◆ **TASK GOAL**:
The records below are to be copied exactly, with their pictures left out.
[Opening ENTRIES PROVIDED section]
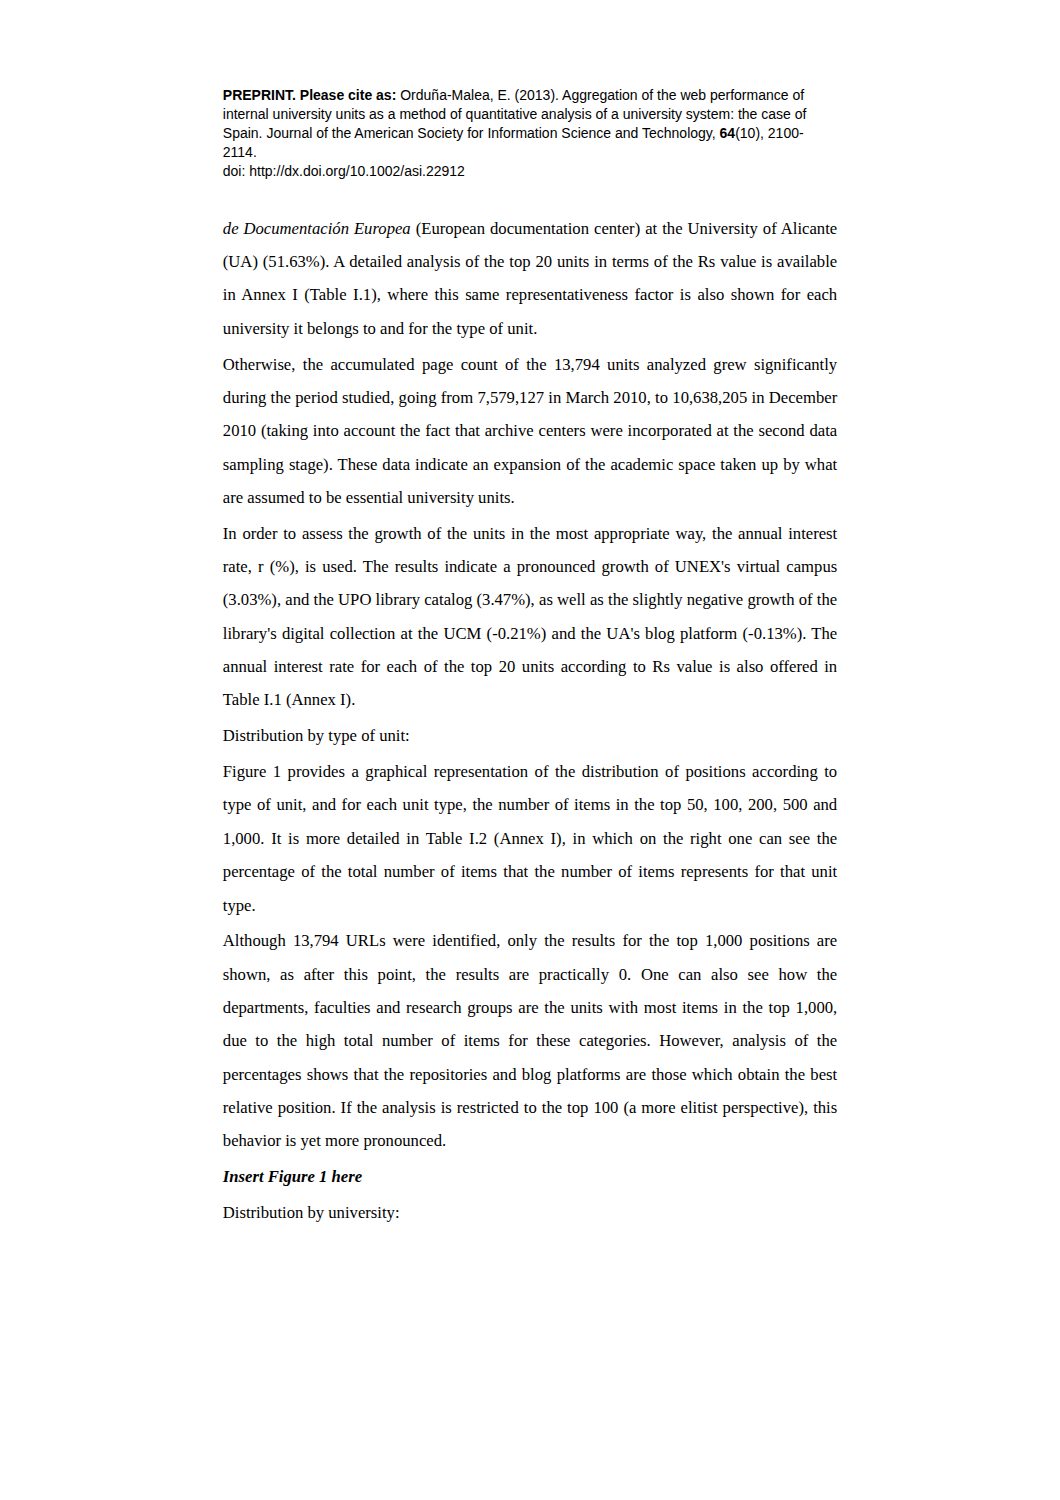PREPRINT. Please cite as: Orduña-Malea, E. (2013). Aggregation of the web performance of internal university units as a method of quantitative analysis of a university system: the case of Spain. Journal of the American Society for Information Science and Technology, 64(10), 2100-2114.
doi: http://dx.doi.org/10.1002/asi.22912
de Documentación Europea (European documentation center) at the University of Alicante (UA) (51.63%). A detailed analysis of the top 20 units in terms of the Rs value is available in Annex I (Table I.1), where this same representativeness factor is also shown for each university it belongs to and for the type of unit.
Otherwise, the accumulated page count of the 13,794 units analyzed grew significantly during the period studied, going from 7,579,127 in March 2010, to 10,638,205 in December 2010 (taking into account the fact that archive centers were incorporated at the second data sampling stage). These data indicate an expansion of the academic space taken up by what are assumed to be essential university units.
In order to assess the growth of the units in the most appropriate way, the annual interest rate, r (%), is used. The results indicate a pronounced growth of UNEX's virtual campus (3.03%), and the UPO library catalog (3.47%), as well as the slightly negative growth of the library's digital collection at the UCM (-0.21%) and the UA's blog platform (-0.13%). The annual interest rate for each of the top 20 units according to Rs value is also offered in Table I.1 (Annex I).
Distribution by type of unit:
Figure 1 provides a graphical representation of the distribution of positions according to type of unit, and for each unit type, the number of items in the top 50, 100, 200, 500 and 1,000. It is more detailed in Table I.2 (Annex I), in which on the right one can see the percentage of the total number of items that the number of items represents for that unit type.
Although 13,794 URLs were identified, only the results for the top 1,000 positions are shown, as after this point, the results are practically 0. One can also see how the departments, faculties and research groups are the units with most items in the top 1,000, due to the high total number of items for these categories. However, analysis of the percentages shows that the repositories and blog platforms are those which obtain the best relative position. If the analysis is restricted to the top 100 (a more elitist perspective), this behavior is yet more pronounced.
Insert Figure 1 here
Distribution by university:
[Closing ENTRIES PROVIDED section]
◆ **RESPONSE TO THIS EXERCISE**:
PREPRINT. Please cite as: Orduña-Malea, E. (2013). Aggregation of the web performance of internal university units as a method of quantitative analysis of a university system: the case of Spain. Journal of the American Society for Information Science and Technology, 64(10), 2100-2114.
doi: http://dx.doi.org/10.1002/asi.22912
de Documentación Europea (European documentation center) at the University of Alicante (UA) (51.63%). A detailed analysis of the top 20 units in terms of the Rs value is available in Annex I (Table I.1), where this same representativeness factor is also shown for each university it belongs to and for the type of unit.
Otherwise, the accumulated page count of the 13,794 units analyzed grew significantly during the period studied, going from 7,579,127 in March 2010, to 10,638,205 in December 2010 (taking into account the fact that archive centers were incorporated at the second data sampling stage). These data indicate an expansion of the academic space taken up by what are assumed to be essential university units.
In order to assess the growth of the units in the most appropriate way, the annual interest rate, r (%), is used. The results indicate a pronounced growth of UNEX's virtual campus (3.03%), and the UPO library catalog (3.47%), as well as the slightly negative growth of the library's digital collection at the UCM (-0.21%) and the UA's blog platform (-0.13%). The annual interest rate for each of the top 20 units according to Rs value is also offered in Table I.1 (Annex I).
Distribution by type of unit:
Figure 1 provides a graphical representation of the distribution of positions according to type of unit, and for each unit type, the number of items in the top 50, 100, 200, 500 and 1,000. It is more detailed in Table I.2 (Annex I), in which on the right one can see the percentage of the total number of items that the number of items represents for that unit type.
Although 13,794 URLs were identified, only the results for the top 1,000 positions are shown, as after this point, the results are practically 0. One can also see how the departments, faculties and research groups are the units with most items in the top 1,000, due to the high total number of items for these categories. However, analysis of the percentages shows that the repositories and blog platforms are those which obtain the best relative position. If the analysis is restricted to the top 100 (a more elitist perspective), this behavior is yet more pronounced.
Insert Figure 1 here
Distribution by university:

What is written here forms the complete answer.